On 4 March 2019, Goriss's contract with the Capitals was extended for another two years. His retention was considered crucial to the Capitals re-signing players like Tolo, Griffin and Keely Froling. His popularity with the players is partly explained by his philosophy of putting the goals of the athletes first. "Whether you get recognised or not", he told an interview, "just do the right thing by the players, work on being a better coach and the players achieving their goals, not 'what next on my bucket list?'" He guided the Capitals to back-to-back titles in the 2019–20 WNBL season and was named WNBL Coach of the Year.

Goriss continued as coach in the 2020 WNBL Hub season in Queensland and again in 2021–22. He left the Capitals after six seasons.

Goriss joined the Atlanta Dream as an assistant coach for the 2022 WNBA season. He returned to Dream for the 2023 WNBA season.

Goriss returned to the Capitals as an assistant under head coach Kristen Veal for the 2023–24 WNBL season. He then returned to the Dream for a third season as an assistant in 2024.

On 14 June 2024, Goriss was appointed head coach of the Capitals for the 2024–25 WNBL season after Veal stepped down for medical reasons. In May 2025, he re-signed with the Capitals for the 2025–26 WNBL season.

In February 2026, Goriss signed a two-year contract extension with the Capitals.

==National team career==
Goriss was an assistant coach of the Australian men's national under-19 basketball team (the Emus) that competed at the 2011 and 2013 FIBA Under-19 World Championships, and of South East Queensland Stars in the Women's National Basketball League (WNBL) during the latter part of the 2015/16 season.

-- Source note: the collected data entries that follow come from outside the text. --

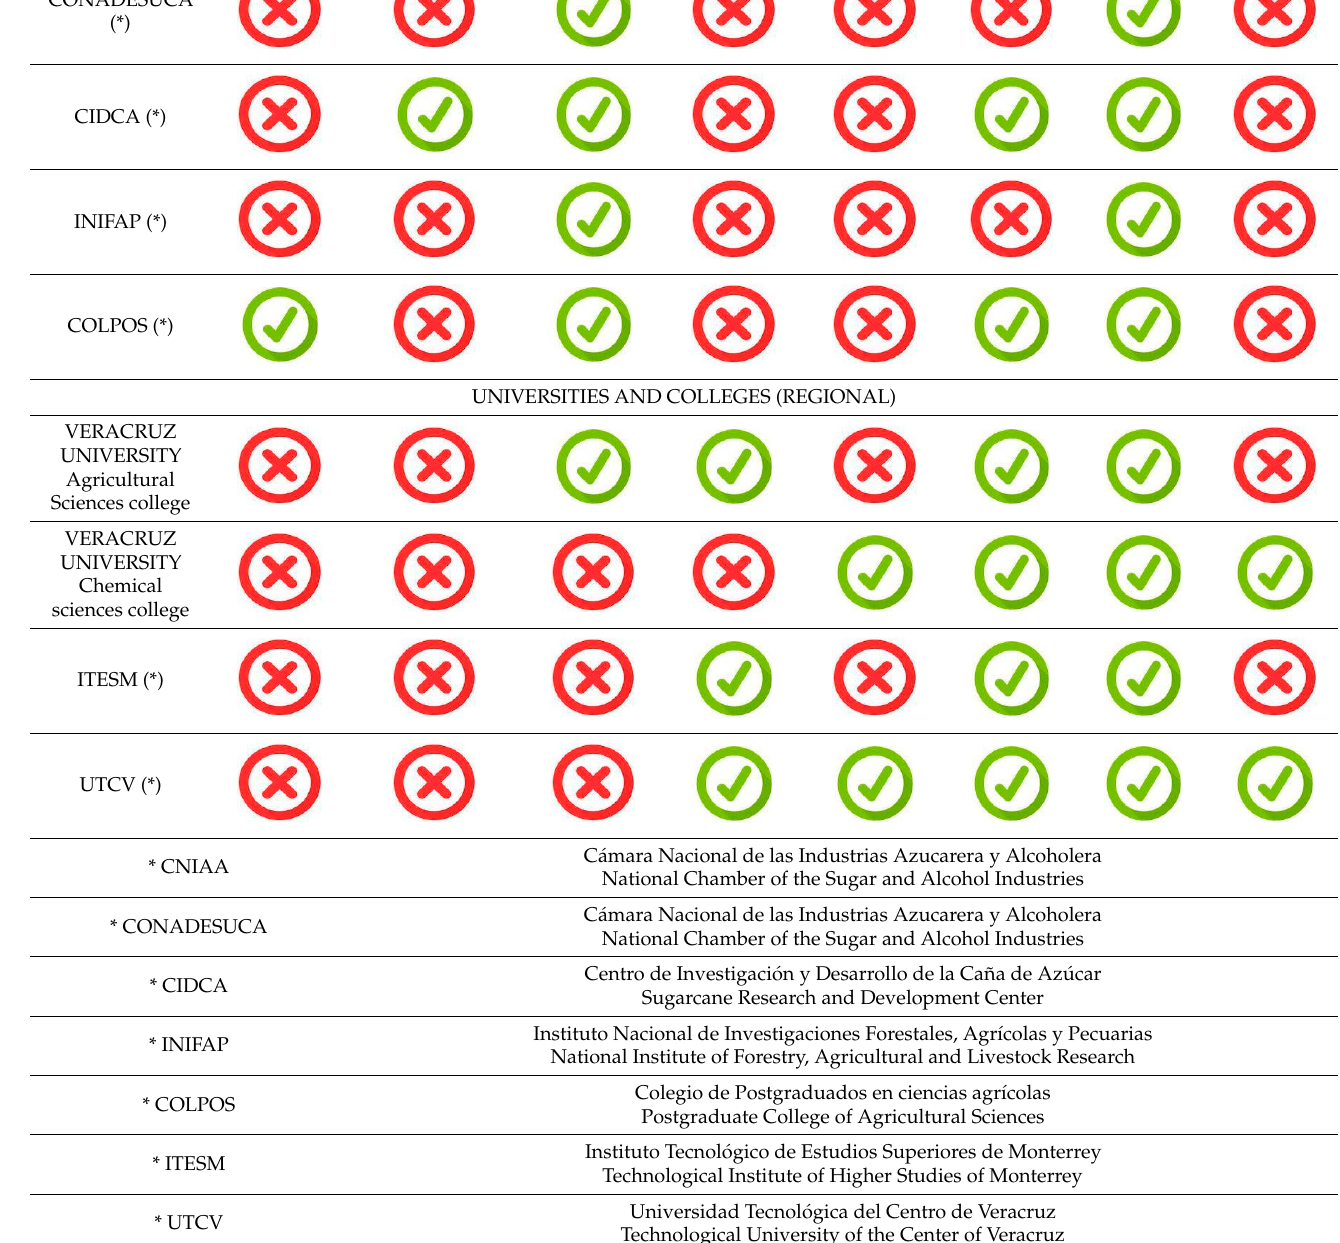
Table 3. Relations of R&D system with the conservative, intermediate and innovative network actors.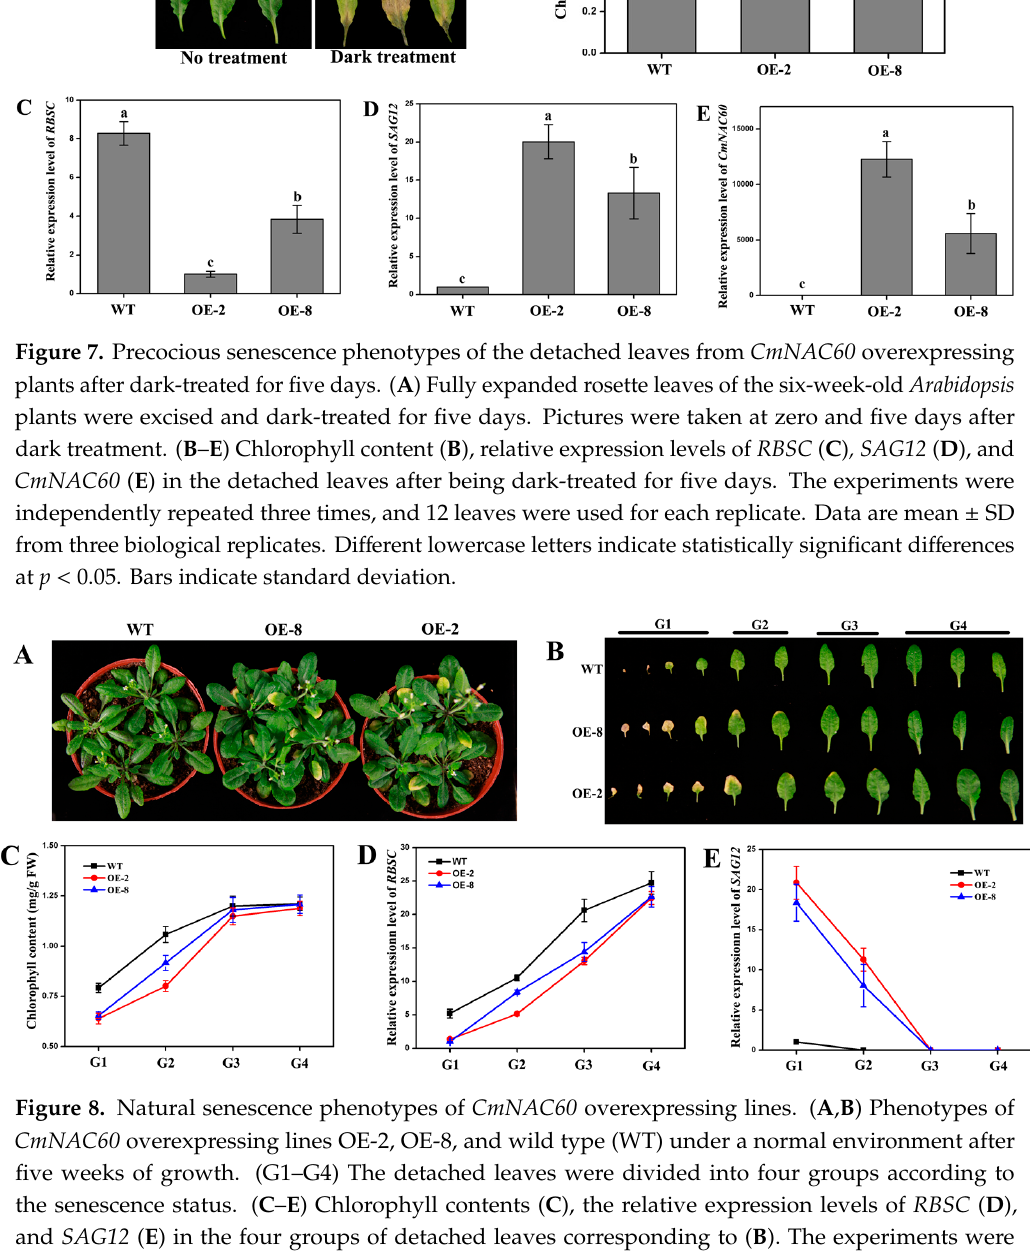
Figure 8. Natural senescence phenotypes of CmNAC60 overexpressing lines. ( A , B ) Phenotypes of CmNAC60 overexpressing lines OE-2, OE-8, and wild type (WT) under a normal environment after five weeks of growth. ( G1 – G4 ) The detached leaves were divided into four groups according to the senescence status. ( C – E ) Chlorophyll contents ( C ), the relative expression levels of RBSC ( D ), and SAG12 ( E ) in the four groups of detached leaves corresponding to ( B ). The experiments were independently repeated three times, and 12 plants were used each time. Data are mean ± SD from three biological replicates. Bars indicate standard deviation.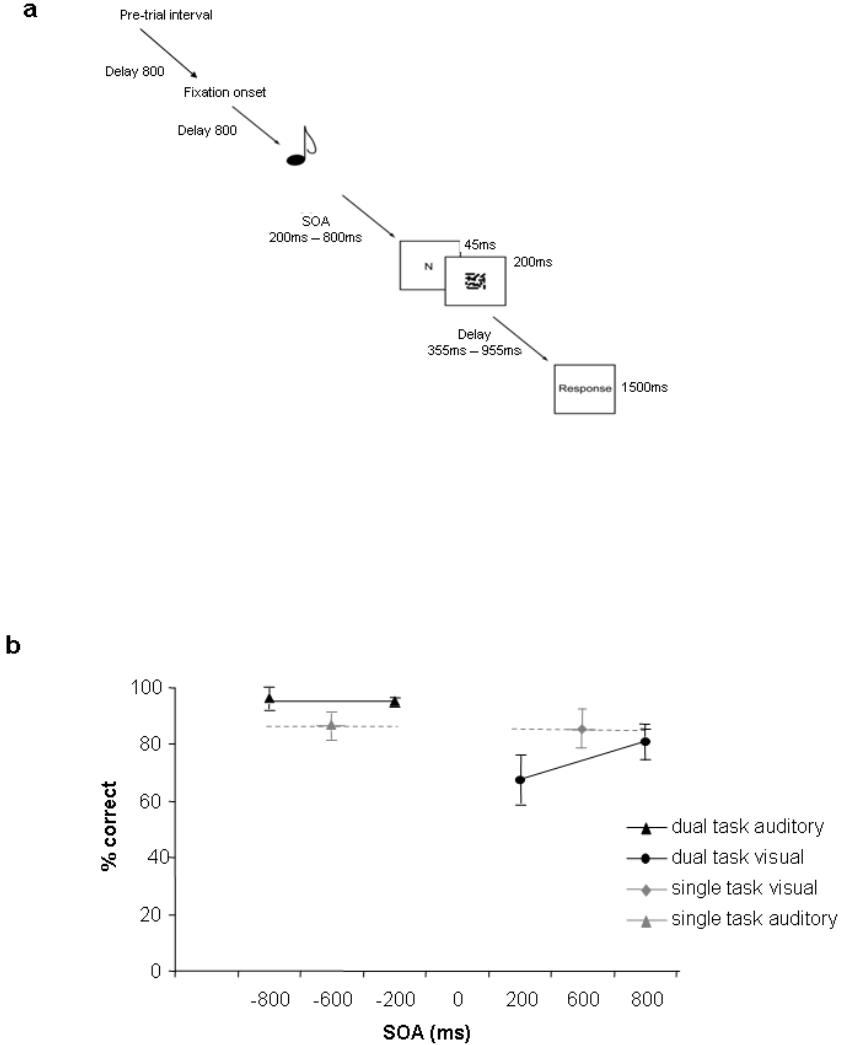
Figure 1. a. Example dual task trial. SOA from tone to letter was 200 or 800 ms. Single task tones and letters (here not shown) occurred at a fixed time (200 ms) from trial onset. b. Behavioural data from fMRI session. For dual task trials, SOA indicates interval between tone and letter, with tone data plotted at negative SOA and letter data at positive SOA. For comparison, single tone and letter data are plotted at a notional SOA. Letter data are for target trials. Error bars indicate standard errors.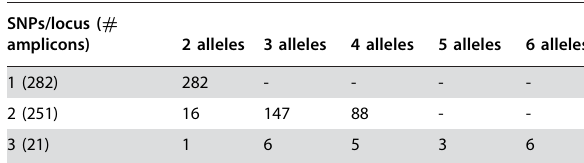
Table 3. Percent population assignment based on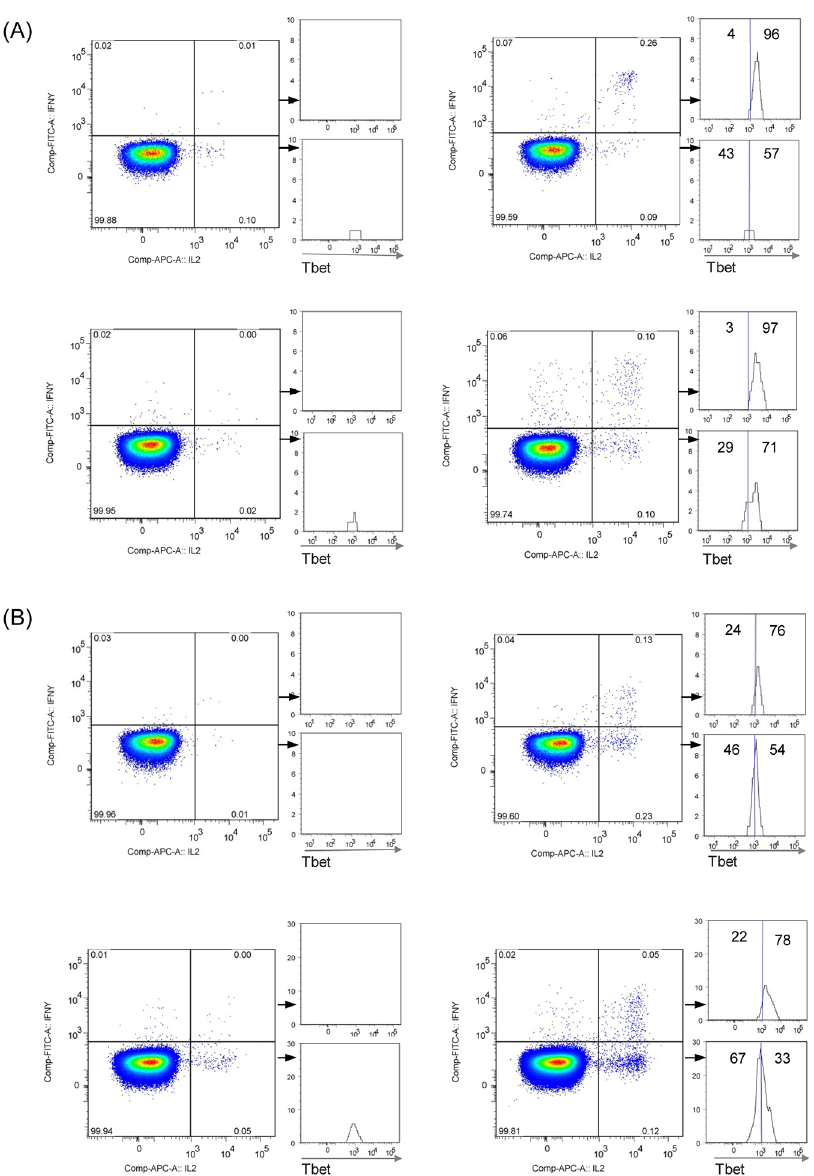
Fig 3. Reduced Th1 lineage transcription factor Tbet expression in TBEV-specific IL-2 + IFN- γ - CD4 + T cells. Human PBMC from 2 TBE patients (A) and 2 TBE vaccinated persons (B) were stimulated with TBEV E peptide pools (right panel) or no antigen (left panel). Plots were gated on lymphocytes, live cells, singlets, CD3 + CD4 + , CD4 + CD45RO + . Histograms show expression of Tbet in IL-2 + IFN- γ - (lower quadrants) or IL- 2 + IFN- γ + populations (upper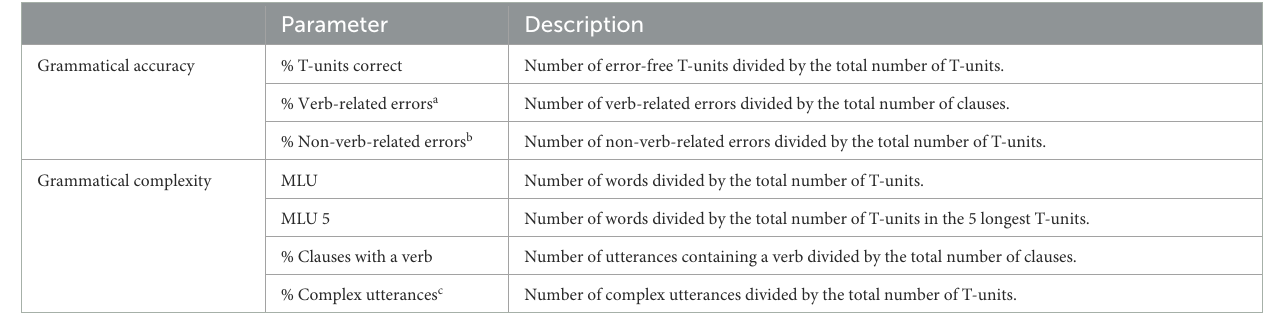
TABLE 2 Main outcome parameters of the spontaneous language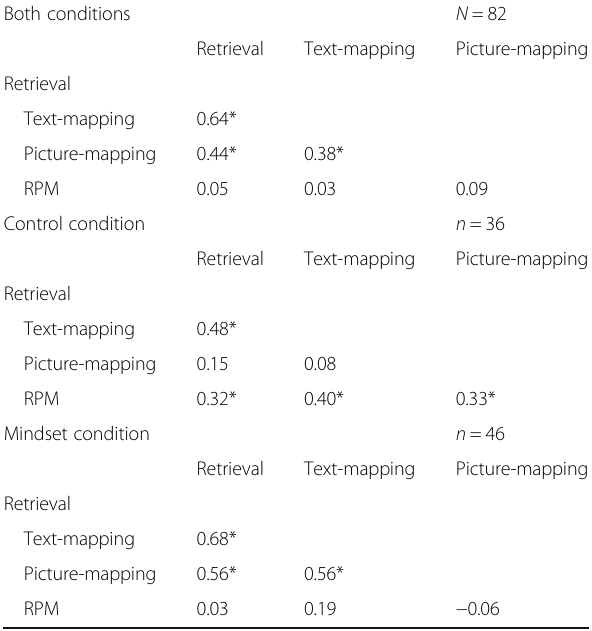
Table 2 Correlations ( r scores) between relational retrieval, ratings of the relational match passage in the text-mapping task, relational choices in the picture-mapping task, and Raven ’ s Progressive Matrices (RPM) scores for experiment 2 Both conditions N =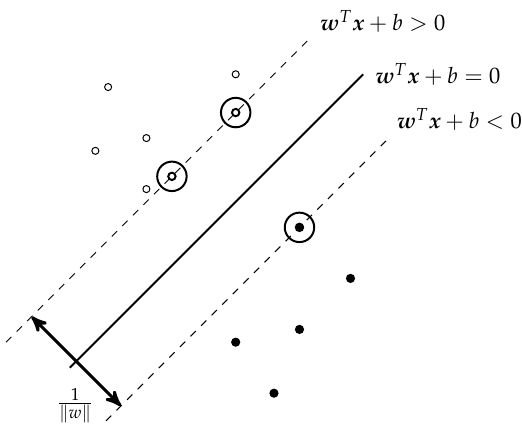
Figure 5. Assuming a two-dimensional case and linear separability of the points belonging to different classes, the margin between the support vector machines’ splitting hyperplane (solid line) and both subspaces’ closest points defines two boundary hyperplanes (dashed lines), should be maximized. The three points, two “white” and one “black”, on the boundary hyperplanes determine the slope of the splitting and boundary hyperplanes and, therefore, are called support vectors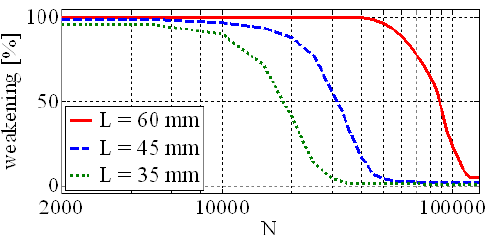
Figure 9. Performance degradation with a growing number of cy- cles for the different height adjustments of the fatigue test bench (at 1Hz).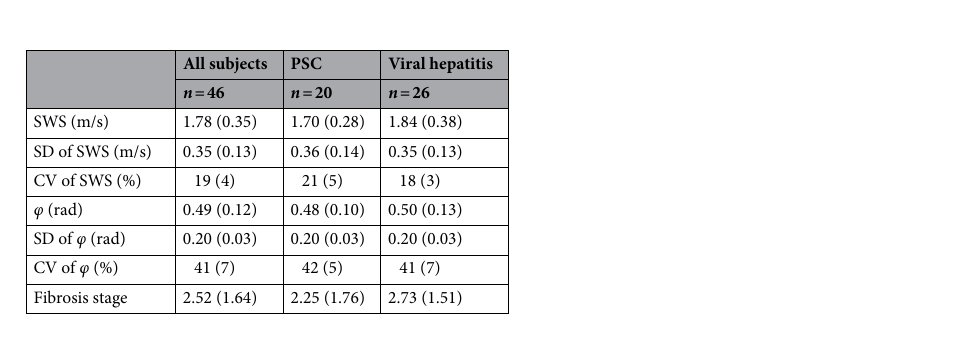
Table 2. MRE results. Data are means and numbers in parentheses are standard deviations. SWS shear-wave speed, SD standard deviation, CV coefficient of variation, φ phase angle of the complex shear modulus.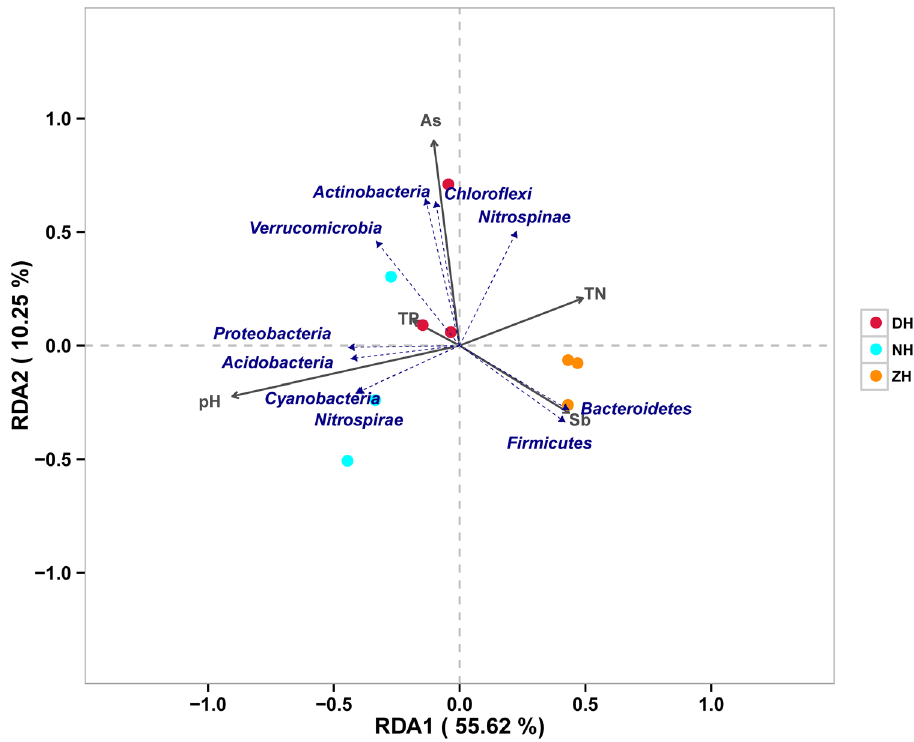
Figure 6. Redundancy analysis of horizontal dominant bacteria and physicochemical factors in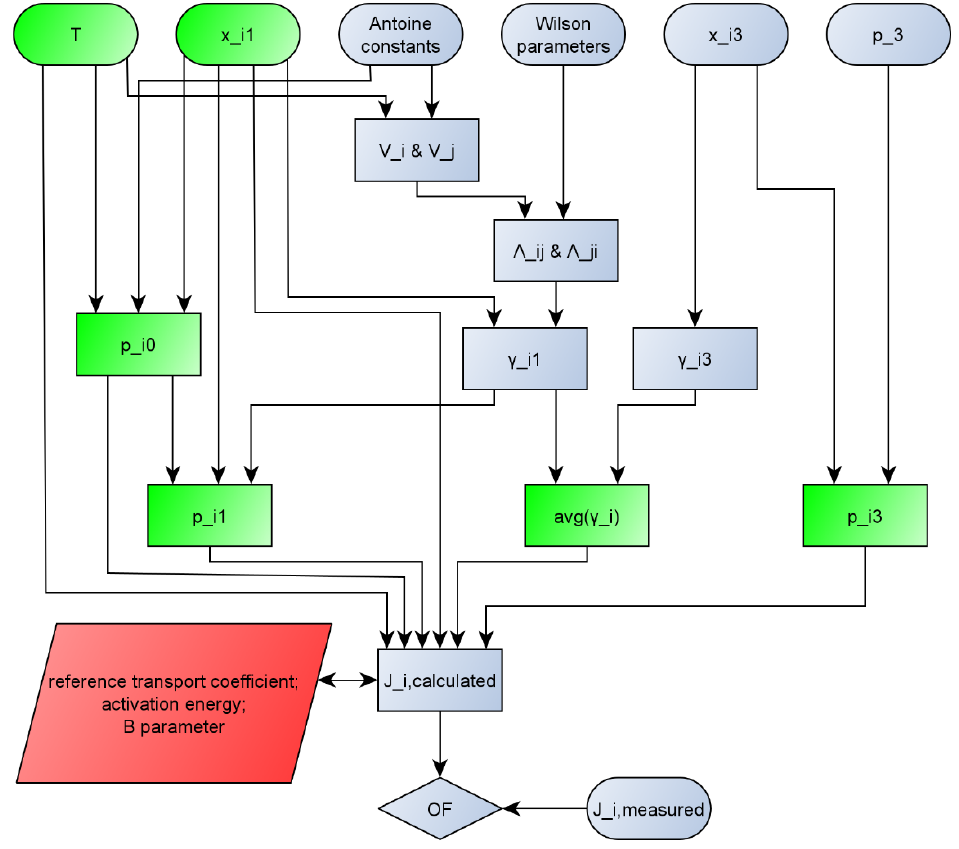
Figure 1. Flowchart of calculation of pervaporation modelling. (Interpretation: p_i0 means p i0 , others can be interpreted the same way and avg(y_i) means γ i . Green parameters are the inputs of STATISTICA software. Red parameters are the parameters estimated by STATISTICA software.)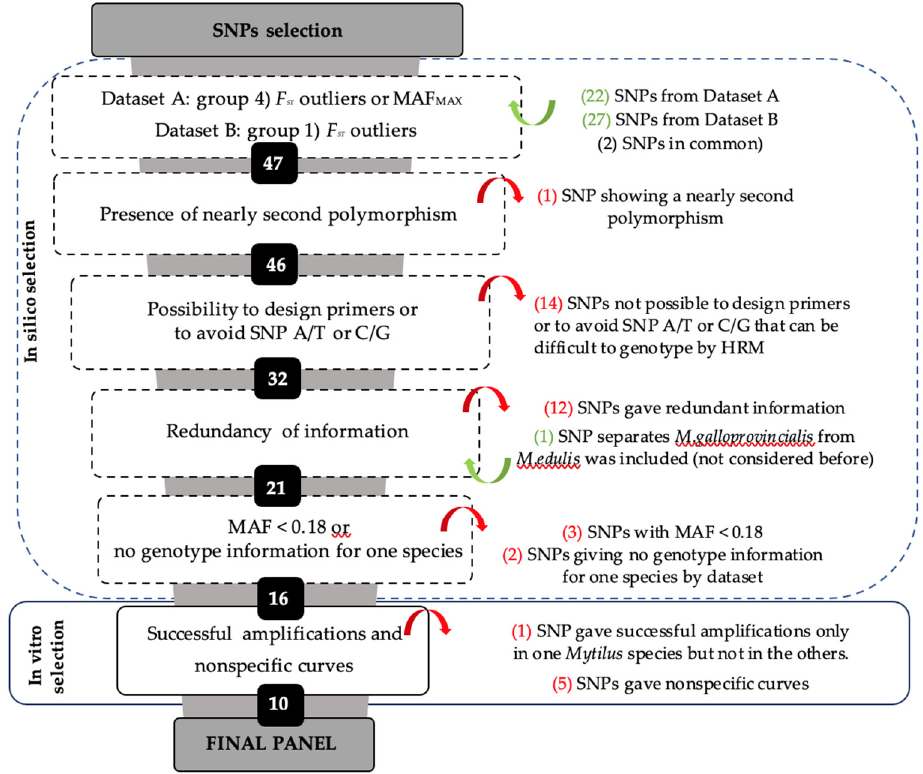
Figure 1. Workflow for the selection of a reduced single nucleotide polymorphism (SNP) panel for species identification in Mytilus genus. Each box represents a stage with the remaining number of SNPs. Filtering criteria were summarized on the right side of each stage. In green is the number of loci added; in red is the number of loci removed. Minor allele frequency (MAF).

He was head coach of the Australian women's national under-19 basketball team (the Gems) at the 2015 FIBA Under-19 World Championship for Women in Russia, where they won bronze.

On 2 May 2017, Goriss was appointed an assistant coach of the Australian women's national basketball team (the Opals), working under the Opals' head coach Sandy Brondello, and alongside the Sydney University Flames' coach Cheryl Chambers, who was also named as an assistant coach. In the Opals' run up to the 2020 Tokyo Olympic Games, their immediate challenge was the 2017 FIBA Women's Asia Cup in Bangalore, India, in July 2017, where Australia needed a fourth-place finish in order to qualify for the FIBA Women's Basketball World Cup; they finished second, losing to Japan in the final. At the 2018 FIBA Women's Basketball World Cup in Tenerife, Spain, the Opals won silver, this time losing out to the United States in the final on 30 September 2018.

In February 2025, Goriss was appointed as associate head coach of the Opals.